- **Exercise aim**:
The expected response is a copy of every line in the entries below that includes the word "больше".

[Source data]
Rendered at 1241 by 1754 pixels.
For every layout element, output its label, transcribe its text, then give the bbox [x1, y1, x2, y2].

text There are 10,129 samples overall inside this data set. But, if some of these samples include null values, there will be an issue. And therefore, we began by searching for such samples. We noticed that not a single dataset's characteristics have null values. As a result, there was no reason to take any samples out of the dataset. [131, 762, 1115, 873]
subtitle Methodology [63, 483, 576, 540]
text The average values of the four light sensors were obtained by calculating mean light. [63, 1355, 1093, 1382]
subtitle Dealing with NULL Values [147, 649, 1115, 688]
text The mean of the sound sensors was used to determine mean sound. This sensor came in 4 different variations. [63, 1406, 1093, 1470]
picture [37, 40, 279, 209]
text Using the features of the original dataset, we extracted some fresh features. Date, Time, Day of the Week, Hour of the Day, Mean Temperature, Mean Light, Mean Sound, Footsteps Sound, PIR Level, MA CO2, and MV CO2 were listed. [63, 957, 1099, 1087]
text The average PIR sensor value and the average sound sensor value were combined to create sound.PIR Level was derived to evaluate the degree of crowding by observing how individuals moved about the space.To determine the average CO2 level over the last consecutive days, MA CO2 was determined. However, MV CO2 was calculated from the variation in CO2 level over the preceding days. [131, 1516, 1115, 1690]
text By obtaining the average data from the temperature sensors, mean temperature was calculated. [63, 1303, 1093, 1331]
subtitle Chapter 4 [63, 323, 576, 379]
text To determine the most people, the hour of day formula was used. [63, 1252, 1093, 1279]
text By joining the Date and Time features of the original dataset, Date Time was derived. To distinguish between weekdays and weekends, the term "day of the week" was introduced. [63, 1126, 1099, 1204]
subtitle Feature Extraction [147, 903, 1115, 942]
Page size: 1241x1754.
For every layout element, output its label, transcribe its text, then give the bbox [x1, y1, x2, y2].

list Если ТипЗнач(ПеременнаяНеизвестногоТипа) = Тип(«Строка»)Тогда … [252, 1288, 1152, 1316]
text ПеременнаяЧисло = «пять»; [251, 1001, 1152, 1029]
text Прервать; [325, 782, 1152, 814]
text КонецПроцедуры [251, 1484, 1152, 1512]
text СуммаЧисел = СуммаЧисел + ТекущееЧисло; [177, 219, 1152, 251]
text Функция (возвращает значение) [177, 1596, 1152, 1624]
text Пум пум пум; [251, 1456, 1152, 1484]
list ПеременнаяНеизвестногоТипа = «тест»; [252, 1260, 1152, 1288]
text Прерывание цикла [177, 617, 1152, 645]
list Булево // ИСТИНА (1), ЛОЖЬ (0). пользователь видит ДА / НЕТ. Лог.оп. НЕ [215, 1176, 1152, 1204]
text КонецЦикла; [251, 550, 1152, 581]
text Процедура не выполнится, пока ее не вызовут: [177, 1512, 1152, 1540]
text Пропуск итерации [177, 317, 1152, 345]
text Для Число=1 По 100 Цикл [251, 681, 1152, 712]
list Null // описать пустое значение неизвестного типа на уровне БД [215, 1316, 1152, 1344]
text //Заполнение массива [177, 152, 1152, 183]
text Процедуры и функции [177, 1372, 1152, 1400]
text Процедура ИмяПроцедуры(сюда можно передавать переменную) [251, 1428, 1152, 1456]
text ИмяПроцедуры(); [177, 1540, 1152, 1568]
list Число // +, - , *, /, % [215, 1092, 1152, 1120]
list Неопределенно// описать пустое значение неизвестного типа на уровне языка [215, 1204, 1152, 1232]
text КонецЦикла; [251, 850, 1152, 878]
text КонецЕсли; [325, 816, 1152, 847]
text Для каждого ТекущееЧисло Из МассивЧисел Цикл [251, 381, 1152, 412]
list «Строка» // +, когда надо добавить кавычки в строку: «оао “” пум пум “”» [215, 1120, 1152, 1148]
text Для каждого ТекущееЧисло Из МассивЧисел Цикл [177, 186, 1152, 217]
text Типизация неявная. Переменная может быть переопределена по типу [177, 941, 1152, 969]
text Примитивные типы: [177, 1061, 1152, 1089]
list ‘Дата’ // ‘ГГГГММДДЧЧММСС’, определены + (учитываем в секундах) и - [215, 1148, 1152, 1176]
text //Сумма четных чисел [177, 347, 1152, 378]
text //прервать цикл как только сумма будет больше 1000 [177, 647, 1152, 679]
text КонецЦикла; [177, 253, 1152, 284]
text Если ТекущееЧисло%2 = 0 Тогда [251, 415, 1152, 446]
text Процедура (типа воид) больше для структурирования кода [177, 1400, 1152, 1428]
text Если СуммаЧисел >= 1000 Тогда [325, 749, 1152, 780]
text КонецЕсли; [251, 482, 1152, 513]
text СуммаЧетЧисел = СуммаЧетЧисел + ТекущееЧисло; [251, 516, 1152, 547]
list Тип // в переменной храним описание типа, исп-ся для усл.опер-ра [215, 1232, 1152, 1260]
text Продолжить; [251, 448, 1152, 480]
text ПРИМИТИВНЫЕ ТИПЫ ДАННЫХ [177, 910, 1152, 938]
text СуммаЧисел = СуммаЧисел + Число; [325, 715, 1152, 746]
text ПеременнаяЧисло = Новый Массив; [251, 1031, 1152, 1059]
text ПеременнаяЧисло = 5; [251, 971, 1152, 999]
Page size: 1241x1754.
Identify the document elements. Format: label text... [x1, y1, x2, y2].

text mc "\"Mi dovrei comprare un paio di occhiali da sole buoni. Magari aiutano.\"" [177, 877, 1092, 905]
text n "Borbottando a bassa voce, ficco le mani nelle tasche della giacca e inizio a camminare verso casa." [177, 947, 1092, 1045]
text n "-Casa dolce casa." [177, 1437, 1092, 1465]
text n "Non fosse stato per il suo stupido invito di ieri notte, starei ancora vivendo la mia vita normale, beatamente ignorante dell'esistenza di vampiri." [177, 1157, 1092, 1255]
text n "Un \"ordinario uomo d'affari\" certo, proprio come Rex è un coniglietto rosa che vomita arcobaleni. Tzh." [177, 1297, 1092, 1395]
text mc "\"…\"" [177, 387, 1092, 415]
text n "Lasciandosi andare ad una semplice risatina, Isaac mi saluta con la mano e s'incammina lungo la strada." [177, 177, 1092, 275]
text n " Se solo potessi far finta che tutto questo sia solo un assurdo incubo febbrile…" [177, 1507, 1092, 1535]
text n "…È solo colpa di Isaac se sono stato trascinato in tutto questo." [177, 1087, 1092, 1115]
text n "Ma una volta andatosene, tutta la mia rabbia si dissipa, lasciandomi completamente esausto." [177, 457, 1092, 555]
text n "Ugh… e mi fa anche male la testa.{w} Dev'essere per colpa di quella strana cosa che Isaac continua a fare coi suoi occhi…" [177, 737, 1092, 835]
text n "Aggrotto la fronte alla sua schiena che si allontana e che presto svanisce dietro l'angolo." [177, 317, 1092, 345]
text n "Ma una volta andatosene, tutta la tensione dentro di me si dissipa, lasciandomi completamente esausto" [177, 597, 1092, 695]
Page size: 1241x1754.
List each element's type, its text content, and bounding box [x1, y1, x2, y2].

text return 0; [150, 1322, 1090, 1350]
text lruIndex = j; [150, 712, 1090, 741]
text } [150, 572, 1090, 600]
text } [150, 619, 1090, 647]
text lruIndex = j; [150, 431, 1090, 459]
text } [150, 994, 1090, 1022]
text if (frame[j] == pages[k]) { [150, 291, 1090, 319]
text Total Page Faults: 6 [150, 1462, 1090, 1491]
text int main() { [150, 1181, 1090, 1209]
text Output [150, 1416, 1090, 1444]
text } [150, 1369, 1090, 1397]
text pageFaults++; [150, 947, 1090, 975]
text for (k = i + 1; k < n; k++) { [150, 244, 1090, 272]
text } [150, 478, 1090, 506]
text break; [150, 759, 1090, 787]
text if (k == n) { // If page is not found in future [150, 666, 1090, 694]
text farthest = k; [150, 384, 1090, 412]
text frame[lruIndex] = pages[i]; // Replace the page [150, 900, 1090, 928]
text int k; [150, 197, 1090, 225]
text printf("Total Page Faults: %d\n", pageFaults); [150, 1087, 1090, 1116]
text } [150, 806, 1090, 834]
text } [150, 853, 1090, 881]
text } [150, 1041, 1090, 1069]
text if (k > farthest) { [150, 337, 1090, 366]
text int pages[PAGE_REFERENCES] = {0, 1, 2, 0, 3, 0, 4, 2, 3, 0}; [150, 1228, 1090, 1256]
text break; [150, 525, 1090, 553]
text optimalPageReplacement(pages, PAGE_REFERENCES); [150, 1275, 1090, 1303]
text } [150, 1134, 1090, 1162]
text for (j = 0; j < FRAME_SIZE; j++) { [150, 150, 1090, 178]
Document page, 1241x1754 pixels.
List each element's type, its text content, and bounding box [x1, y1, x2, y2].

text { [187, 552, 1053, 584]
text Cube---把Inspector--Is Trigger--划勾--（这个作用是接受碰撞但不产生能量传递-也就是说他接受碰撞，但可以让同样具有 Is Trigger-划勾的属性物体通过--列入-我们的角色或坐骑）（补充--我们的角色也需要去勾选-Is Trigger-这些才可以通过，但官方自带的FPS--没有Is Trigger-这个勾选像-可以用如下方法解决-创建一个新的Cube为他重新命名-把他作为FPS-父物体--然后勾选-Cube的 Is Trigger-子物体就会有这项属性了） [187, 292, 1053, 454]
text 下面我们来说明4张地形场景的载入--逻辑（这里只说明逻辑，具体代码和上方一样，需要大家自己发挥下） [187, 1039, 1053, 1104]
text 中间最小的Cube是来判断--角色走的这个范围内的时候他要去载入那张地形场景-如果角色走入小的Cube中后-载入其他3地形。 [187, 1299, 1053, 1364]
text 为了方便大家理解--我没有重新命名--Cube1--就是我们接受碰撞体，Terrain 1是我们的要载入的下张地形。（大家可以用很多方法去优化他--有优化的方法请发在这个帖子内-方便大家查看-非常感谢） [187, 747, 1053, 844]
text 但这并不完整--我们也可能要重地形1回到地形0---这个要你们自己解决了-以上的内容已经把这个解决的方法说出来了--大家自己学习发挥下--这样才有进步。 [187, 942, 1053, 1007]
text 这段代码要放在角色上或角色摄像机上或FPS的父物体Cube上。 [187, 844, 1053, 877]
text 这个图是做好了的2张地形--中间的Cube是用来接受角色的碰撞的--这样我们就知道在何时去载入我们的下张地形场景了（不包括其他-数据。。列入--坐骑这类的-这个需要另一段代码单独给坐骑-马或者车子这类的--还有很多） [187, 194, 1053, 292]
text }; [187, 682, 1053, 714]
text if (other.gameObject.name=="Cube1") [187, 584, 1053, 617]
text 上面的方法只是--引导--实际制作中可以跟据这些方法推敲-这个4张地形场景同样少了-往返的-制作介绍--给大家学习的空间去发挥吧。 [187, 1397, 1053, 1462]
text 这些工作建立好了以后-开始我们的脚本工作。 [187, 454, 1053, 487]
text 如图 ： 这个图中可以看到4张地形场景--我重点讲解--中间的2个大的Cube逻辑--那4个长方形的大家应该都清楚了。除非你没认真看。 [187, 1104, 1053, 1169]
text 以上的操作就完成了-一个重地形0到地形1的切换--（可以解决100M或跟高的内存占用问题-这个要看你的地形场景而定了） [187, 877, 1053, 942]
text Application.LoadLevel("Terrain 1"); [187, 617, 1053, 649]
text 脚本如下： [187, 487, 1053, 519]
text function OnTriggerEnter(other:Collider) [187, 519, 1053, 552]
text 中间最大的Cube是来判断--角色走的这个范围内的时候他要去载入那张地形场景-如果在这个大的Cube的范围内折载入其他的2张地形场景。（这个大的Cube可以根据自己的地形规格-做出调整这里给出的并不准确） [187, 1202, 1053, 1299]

- **Task response**:
text //прервать цикл как только сумма будет больше 1000 [177, 647, 1152, 679]
text Процедура (типа воид) больше для структурирования кода [177, 1400, 1152, 1428]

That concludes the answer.